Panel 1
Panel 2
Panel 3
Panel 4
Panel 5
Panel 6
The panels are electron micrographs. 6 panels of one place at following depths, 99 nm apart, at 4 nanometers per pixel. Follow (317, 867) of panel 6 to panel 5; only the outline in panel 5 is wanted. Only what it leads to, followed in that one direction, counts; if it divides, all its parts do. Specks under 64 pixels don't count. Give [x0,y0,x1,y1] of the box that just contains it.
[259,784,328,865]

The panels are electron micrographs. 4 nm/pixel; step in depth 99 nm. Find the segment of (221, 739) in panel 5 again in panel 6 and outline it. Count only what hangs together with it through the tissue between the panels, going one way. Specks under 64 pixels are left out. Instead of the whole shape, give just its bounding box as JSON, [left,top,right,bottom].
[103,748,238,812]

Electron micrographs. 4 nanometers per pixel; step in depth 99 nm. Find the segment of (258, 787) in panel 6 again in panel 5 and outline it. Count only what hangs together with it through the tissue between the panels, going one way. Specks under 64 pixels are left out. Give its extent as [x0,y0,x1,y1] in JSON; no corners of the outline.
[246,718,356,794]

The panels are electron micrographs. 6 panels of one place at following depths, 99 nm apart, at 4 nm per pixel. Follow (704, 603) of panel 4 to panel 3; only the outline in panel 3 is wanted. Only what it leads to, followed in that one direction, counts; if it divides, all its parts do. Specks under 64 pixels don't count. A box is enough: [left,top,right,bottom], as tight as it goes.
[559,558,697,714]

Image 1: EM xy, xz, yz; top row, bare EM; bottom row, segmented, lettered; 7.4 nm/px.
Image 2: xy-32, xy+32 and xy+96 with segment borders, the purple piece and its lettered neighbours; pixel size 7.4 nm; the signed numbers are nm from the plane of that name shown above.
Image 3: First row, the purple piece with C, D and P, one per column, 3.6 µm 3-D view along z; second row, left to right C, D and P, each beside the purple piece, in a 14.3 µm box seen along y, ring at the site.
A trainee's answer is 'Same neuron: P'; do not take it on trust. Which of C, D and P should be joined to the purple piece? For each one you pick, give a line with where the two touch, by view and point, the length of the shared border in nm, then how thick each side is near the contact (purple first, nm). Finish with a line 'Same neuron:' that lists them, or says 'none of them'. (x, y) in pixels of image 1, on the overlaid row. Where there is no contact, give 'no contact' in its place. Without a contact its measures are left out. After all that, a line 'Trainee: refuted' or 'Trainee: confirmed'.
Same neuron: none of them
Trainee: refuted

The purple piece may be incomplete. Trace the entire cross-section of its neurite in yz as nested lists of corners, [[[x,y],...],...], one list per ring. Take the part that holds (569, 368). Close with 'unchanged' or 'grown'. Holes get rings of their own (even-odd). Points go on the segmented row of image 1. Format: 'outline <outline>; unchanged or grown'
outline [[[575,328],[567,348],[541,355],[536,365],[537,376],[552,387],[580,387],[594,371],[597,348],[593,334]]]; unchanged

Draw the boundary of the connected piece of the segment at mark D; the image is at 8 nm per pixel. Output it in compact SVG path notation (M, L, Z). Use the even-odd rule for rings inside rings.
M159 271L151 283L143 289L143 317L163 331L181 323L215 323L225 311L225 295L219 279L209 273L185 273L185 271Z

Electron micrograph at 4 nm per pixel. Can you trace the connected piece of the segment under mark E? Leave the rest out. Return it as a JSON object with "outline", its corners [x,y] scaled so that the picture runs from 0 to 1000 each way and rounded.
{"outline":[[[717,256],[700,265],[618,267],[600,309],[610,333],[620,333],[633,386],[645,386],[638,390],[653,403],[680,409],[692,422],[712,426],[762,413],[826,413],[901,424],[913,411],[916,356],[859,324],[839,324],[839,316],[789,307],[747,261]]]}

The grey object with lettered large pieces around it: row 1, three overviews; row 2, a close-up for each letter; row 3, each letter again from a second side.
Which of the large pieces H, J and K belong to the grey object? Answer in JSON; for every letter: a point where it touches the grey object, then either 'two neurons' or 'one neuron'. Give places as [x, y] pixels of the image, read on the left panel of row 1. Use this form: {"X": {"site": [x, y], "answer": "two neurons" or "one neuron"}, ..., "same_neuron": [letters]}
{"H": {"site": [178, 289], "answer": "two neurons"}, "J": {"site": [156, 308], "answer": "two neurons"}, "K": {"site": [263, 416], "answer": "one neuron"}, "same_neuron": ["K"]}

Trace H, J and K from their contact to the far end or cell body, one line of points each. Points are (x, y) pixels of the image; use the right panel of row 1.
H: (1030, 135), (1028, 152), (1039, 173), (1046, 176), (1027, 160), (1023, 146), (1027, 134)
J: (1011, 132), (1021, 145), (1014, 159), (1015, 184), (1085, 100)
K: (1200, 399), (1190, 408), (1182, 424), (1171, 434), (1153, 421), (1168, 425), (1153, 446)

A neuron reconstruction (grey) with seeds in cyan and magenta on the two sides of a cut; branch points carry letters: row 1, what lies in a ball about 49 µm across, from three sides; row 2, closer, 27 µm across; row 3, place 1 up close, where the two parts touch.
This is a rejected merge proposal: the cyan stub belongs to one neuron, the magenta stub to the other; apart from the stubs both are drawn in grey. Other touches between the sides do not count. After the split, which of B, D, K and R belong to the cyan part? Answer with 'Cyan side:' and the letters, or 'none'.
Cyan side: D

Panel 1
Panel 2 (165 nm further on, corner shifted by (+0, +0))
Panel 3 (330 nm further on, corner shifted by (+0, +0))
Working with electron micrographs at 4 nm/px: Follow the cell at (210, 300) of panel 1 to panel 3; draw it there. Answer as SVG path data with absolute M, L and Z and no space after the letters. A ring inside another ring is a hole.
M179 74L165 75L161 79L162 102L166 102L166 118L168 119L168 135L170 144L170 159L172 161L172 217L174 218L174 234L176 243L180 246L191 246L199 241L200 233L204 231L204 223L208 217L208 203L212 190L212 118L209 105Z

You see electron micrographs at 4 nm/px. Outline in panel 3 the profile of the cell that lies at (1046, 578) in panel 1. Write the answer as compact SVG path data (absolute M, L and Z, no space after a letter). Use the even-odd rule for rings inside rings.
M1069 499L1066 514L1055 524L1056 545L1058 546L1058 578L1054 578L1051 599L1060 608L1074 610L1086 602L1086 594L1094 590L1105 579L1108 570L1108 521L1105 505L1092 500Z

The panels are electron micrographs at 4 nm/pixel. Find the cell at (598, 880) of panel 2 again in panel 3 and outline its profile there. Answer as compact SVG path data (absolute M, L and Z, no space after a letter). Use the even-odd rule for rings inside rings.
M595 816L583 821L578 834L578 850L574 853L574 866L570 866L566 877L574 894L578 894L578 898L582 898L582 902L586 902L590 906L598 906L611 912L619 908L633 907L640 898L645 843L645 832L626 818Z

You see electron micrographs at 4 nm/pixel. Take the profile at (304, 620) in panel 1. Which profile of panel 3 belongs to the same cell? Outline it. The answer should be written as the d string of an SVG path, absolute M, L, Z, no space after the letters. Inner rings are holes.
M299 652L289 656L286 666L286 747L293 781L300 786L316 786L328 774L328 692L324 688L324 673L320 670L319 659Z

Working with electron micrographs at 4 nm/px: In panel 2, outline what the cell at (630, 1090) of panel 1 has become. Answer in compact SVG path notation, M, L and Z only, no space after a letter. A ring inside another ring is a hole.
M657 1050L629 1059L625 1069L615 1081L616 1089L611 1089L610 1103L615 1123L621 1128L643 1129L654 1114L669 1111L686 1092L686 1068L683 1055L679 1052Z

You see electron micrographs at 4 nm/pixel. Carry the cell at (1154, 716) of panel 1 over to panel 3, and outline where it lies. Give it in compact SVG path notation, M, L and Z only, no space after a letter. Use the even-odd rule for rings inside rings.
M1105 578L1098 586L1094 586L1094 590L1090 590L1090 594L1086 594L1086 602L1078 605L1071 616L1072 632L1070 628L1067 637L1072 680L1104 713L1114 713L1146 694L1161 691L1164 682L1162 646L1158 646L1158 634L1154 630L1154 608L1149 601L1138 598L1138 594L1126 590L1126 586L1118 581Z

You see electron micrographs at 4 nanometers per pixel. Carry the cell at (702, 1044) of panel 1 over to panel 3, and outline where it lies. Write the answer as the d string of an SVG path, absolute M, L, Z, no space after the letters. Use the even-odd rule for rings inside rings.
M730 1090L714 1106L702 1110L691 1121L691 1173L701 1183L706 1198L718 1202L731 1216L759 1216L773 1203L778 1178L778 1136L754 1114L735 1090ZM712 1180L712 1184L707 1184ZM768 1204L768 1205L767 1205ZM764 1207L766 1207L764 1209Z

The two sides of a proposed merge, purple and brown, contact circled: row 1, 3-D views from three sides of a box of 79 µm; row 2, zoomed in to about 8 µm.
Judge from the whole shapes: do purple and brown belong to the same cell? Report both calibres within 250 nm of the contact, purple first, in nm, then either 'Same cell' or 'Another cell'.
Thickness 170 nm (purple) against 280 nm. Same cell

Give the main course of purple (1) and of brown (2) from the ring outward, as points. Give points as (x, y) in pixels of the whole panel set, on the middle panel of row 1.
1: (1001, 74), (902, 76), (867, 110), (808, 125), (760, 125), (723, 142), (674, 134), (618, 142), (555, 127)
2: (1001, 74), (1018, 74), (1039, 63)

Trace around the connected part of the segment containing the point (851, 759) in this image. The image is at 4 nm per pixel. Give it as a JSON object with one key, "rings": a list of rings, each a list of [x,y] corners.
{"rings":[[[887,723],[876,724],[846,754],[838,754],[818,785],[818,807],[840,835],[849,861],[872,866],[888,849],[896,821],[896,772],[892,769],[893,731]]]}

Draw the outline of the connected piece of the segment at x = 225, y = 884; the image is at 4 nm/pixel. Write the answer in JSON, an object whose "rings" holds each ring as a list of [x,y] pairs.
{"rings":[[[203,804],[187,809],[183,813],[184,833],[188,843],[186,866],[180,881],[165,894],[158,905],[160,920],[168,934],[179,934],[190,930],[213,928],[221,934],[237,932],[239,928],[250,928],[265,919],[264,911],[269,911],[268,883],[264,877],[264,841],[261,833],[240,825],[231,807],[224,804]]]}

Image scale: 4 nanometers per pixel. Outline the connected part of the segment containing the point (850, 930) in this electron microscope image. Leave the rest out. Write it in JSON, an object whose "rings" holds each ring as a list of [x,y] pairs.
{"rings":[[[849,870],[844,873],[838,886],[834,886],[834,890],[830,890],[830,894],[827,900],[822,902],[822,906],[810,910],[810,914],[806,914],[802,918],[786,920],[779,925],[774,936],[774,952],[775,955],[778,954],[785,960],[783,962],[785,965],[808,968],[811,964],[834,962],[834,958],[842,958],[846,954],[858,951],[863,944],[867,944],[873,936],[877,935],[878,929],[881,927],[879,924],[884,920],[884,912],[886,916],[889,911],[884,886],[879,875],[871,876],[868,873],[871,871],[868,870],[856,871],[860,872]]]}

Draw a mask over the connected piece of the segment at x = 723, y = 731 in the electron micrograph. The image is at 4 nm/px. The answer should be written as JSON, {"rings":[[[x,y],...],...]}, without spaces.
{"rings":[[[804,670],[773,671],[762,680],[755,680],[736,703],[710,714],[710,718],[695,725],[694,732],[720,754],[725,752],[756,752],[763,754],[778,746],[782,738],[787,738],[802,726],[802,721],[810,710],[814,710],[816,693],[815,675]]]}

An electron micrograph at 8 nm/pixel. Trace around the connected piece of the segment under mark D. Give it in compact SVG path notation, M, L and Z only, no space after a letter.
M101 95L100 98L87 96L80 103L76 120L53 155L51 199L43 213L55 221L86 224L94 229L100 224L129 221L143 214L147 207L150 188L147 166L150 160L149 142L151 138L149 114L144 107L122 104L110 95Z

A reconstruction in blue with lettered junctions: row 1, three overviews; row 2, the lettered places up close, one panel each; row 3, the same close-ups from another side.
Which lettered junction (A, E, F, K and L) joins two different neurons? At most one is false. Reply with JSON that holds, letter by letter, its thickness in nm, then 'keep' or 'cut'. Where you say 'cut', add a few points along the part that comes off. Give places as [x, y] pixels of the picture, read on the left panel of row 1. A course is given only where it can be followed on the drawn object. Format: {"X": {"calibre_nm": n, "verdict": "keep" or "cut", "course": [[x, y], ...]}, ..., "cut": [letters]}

------------------------

__TASK PROMPT__
I'd like the lines above from the one with "Draw a mask" up to and including the one with "A reconstruction in" copied exactly, with no other lines.

__OUTPUT OF THE TASK__
Draw a mask over the connected piece of the segment at x = 723, y = 731 in the electron micrograph. The image is at 4 nm/px. The answer should be written as JSON, {"rings":[[[x,y],...],...]}, without spaces.
{"rings":[[[804,670],[773,671],[762,680],[755,680],[736,703],[710,714],[710,718],[695,725],[694,732],[720,754],[725,752],[756,752],[763,754],[778,746],[782,738],[787,738],[802,726],[802,721],[810,710],[814,710],[816,693],[815,675]]]}

An electron micrograph at 8 nm/pixel. Trace around the connected piece of the segment under mark D. Give it in compact SVG path notation, M, L and Z only, no space after a letter.
M101 95L100 98L87 96L80 103L76 120L53 155L51 199L43 213L55 221L86 224L94 229L100 224L129 221L143 214L147 207L150 188L147 166L150 160L149 142L151 138L149 114L144 107L122 104L110 95Z

A reconstruction in blue with lettered junctions: row 1, three overviews; row 2, the lettered places up close, one panel each; row 3, the same close-ups from another side.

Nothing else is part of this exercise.